Devon-Lee joined JMW in January 2023 as an Associate in the Employment Law Department.

She is experienced in advising employers on employment contracts and senior executive service agreements and exits, HR policies, restrictive covenants, redundancy exercises, the employment aspects of mergers and acquisitions, grievance and disciplinary proceedings and other day-to-day HR queries. Her contentious experience encompasses advising on employment tribunal claims ranging in complexity including discrimination and whistleblowing claims.

Devon-Lee is qualified as both a Solicitor of England and Wales and as an Attorney of the High Courts of South Africa. She completed her LLB (with distinction) at the University of Pretoria before training at one of South Africa’s top law firms. She has practised employment law in the UK since 2019. Prior to joining JMW, Devon-Lee worked at a large regional firm and has also spent 6 months on secondment at a global facilities management company of over 35,000 UK employees where she gained invaluable experience in running employment tribunal claims in house.

She enjoys presenting training sessions to clients on a number of topics including legislation/case law updates and equality and diversity and endeavours to do so in an easy-to-understand, clear manner without complicated legalese.

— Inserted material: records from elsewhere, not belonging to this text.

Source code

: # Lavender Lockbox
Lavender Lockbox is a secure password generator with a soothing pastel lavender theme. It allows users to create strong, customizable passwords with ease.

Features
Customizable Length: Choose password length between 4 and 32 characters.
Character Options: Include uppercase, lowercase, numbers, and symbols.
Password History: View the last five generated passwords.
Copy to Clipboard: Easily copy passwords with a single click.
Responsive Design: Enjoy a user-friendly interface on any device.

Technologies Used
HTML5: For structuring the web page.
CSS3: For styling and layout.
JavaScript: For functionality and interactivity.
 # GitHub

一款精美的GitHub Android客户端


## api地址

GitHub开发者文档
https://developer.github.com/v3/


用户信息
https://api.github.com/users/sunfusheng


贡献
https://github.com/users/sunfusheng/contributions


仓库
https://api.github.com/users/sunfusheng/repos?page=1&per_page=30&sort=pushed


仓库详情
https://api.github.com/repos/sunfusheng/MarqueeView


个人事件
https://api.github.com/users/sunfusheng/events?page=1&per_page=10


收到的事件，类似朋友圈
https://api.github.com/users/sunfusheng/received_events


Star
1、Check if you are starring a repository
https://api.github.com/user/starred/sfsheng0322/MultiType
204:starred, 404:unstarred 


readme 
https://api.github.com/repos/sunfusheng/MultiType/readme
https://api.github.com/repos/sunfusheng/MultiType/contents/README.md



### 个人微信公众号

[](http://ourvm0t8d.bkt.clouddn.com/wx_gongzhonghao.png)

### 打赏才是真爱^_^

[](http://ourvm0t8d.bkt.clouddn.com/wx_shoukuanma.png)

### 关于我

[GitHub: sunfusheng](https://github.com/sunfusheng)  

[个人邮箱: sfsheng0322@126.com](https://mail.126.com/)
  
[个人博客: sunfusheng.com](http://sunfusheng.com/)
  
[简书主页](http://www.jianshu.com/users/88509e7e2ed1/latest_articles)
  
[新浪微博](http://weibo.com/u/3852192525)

Recent examples of how Devon-Lee has supported clients include:

  • running a mass settlement agreement process involving circa 5000 individuals employed in the travel industry. The project called for various short deadlines to be met over a 3 month period;
  • delivering bespoke training sessions to the employees of a client on equality and diversity with a particular focus on bullying and harassment. Case studies were used to highlight, among other things, the fine line between “banter” and bullying in the workplace;
  • assisting with a redundancy exercise affecting 45 employees, arising from a site closure for a client in the banking industry; and
  • advising on and successfully defending a race discrimination claim where an employee had attempted to provoke her manager whilst video recording on her mobile phone.